As soon as the Vine app was launched, I started thinking how I could use it in combination with Twitter; I was looking for something useful and new, an idea to create interesting vines, and I finally decided to do show what I love the most: tech news with the tag #vinews. Nobody had done it yet!
When a vine is published, a channel or topic can be chosen, and it turns out the News & Politics channel is somewhat less crowded than other popular channels, so my vines easily reach more people.
The downside is spam: my last vine received 1 like and 18 comments, all of them spam. And this is the biggest issue of the Vine app for Windows Phone 8… it’s not official.
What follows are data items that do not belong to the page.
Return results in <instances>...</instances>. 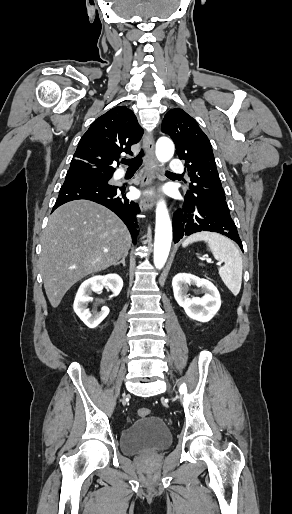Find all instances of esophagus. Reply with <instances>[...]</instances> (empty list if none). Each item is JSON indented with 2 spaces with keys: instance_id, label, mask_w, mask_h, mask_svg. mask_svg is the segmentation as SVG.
<instances>
[{
  "instance_id": "obj_1",
  "label": "esophagus",
  "mask_w": 292,
  "mask_h": 514,
  "mask_svg": "<svg viewBox=\"0 0 292 514\" xmlns=\"http://www.w3.org/2000/svg\"><path fill=\"white\" fill-rule=\"evenodd\" d=\"M144 156V174L141 179V188H150L153 185L156 171V159L154 156V138L150 134H146L143 139ZM155 200L153 197H143L139 201L141 210L147 211L154 207Z\"/></svg>"
}]
</instances>
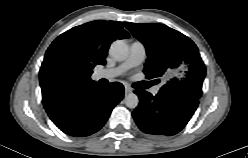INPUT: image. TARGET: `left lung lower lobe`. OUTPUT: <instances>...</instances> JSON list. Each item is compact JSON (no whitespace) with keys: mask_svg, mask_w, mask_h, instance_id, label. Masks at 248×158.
<instances>
[{"mask_svg":"<svg viewBox=\"0 0 248 158\" xmlns=\"http://www.w3.org/2000/svg\"><path fill=\"white\" fill-rule=\"evenodd\" d=\"M140 99L132 115L138 127L147 134L171 136L180 132L191 119L198 99L184 95L152 96L146 91H134Z\"/></svg>","mask_w":248,"mask_h":158,"instance_id":"left-lung-lower-lobe-1","label":"left lung lower lobe"}]
</instances>
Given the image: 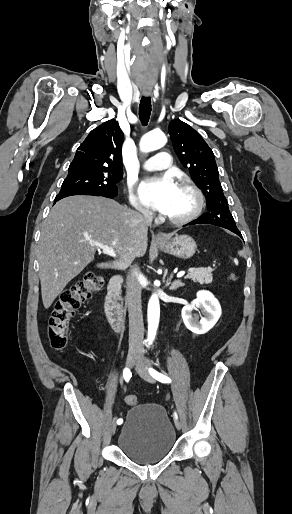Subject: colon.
Wrapping results in <instances>:
<instances>
[{
  "label": "colon",
  "instance_id": "colon-1",
  "mask_svg": "<svg viewBox=\"0 0 292 514\" xmlns=\"http://www.w3.org/2000/svg\"><path fill=\"white\" fill-rule=\"evenodd\" d=\"M101 285L102 277L90 272L83 280L62 292L48 321V339L54 350L62 351L66 348L74 312L92 293L99 290ZM125 403L129 406H136L138 399L136 396L127 395Z\"/></svg>",
  "mask_w": 292,
  "mask_h": 514
}]
</instances>
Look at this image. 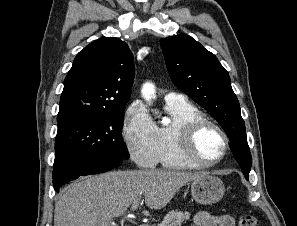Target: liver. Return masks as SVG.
<instances>
[{"mask_svg": "<svg viewBox=\"0 0 297 226\" xmlns=\"http://www.w3.org/2000/svg\"><path fill=\"white\" fill-rule=\"evenodd\" d=\"M206 173L166 170L111 171L81 178L59 195L54 226H115L131 203L144 195L150 209H162L175 193Z\"/></svg>", "mask_w": 297, "mask_h": 226, "instance_id": "1", "label": "liver"}]
</instances>
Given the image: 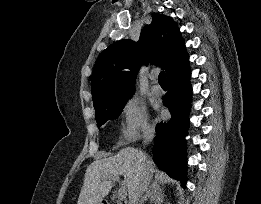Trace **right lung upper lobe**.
<instances>
[{
	"label": "right lung upper lobe",
	"instance_id": "1",
	"mask_svg": "<svg viewBox=\"0 0 261 204\" xmlns=\"http://www.w3.org/2000/svg\"><path fill=\"white\" fill-rule=\"evenodd\" d=\"M141 63L160 64L167 77L188 63L180 30L171 17L154 14L138 42L121 40L100 54L91 77L94 107L133 93Z\"/></svg>",
	"mask_w": 261,
	"mask_h": 204
}]
</instances>
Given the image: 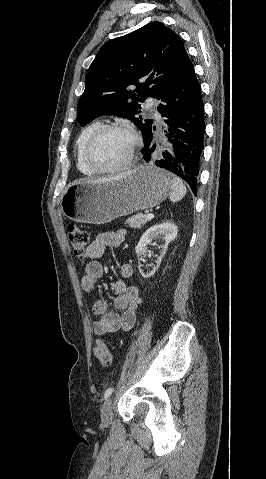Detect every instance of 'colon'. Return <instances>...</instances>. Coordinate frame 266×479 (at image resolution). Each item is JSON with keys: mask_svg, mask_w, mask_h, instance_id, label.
Here are the masks:
<instances>
[{"mask_svg": "<svg viewBox=\"0 0 266 479\" xmlns=\"http://www.w3.org/2000/svg\"><path fill=\"white\" fill-rule=\"evenodd\" d=\"M67 237L74 254L81 259L86 258L90 240L88 231L75 224H69L67 227ZM93 352L102 365L109 366L112 364L113 356L104 339L99 338L95 341Z\"/></svg>", "mask_w": 266, "mask_h": 479, "instance_id": "1", "label": "colon"}]
</instances>
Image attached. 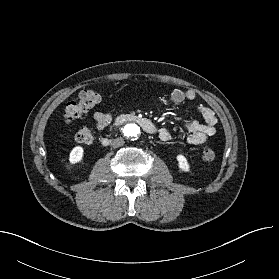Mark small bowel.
I'll list each match as a JSON object with an SVG mask.
<instances>
[{
	"label": "small bowel",
	"mask_w": 279,
	"mask_h": 279,
	"mask_svg": "<svg viewBox=\"0 0 279 279\" xmlns=\"http://www.w3.org/2000/svg\"><path fill=\"white\" fill-rule=\"evenodd\" d=\"M195 98L196 93L192 89H174L170 93V99L175 104L182 103L186 100L193 101ZM190 108L196 110L202 116L204 123H200L196 120H186L185 127L187 134L185 135L184 140L191 145H200L215 135L217 118L212 109L202 104H197ZM93 118L98 130L105 129L112 121V115L110 113L100 111L95 112ZM156 133L162 141L167 142L172 139V133L166 127H157Z\"/></svg>",
	"instance_id": "obj_1"
}]
</instances>
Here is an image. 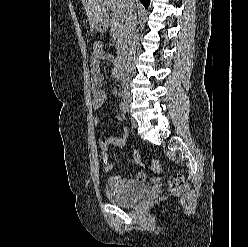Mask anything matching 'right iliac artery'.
<instances>
[{
    "label": "right iliac artery",
    "instance_id": "1",
    "mask_svg": "<svg viewBox=\"0 0 248 247\" xmlns=\"http://www.w3.org/2000/svg\"><path fill=\"white\" fill-rule=\"evenodd\" d=\"M119 107H120V110L122 111L123 116H125L128 111L125 103L121 101L119 104Z\"/></svg>",
    "mask_w": 248,
    "mask_h": 247
}]
</instances>
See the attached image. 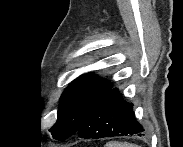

Do not get me wrong, the app (6Sec) works pretty well, and it’s awesome that independent developers are filling the app-holes that young operating systems have. But we cannot forget that third-party apps have risks: they are updated less frequently and often lack some of the features. What feature is missing in 6Sec? A way of reporting spammers and deleting spam comments.
There are also risks for developers: Vine could change its policies and block 6Sec in a matter of seconds; what would happen to all those people who have paid to upload their vines to the social network? what about those who have paid to avoid ads? They would probably would request a refund. And what would happen to the developer that has already invested all the money on servers and work?
Everyone loses when a company decides to block an unofficial third-party app, but the one receiving the worst hit is the platform (Windows Phone in this case), because of the bad PR that shows to future users and the frustrations produced to the current ones.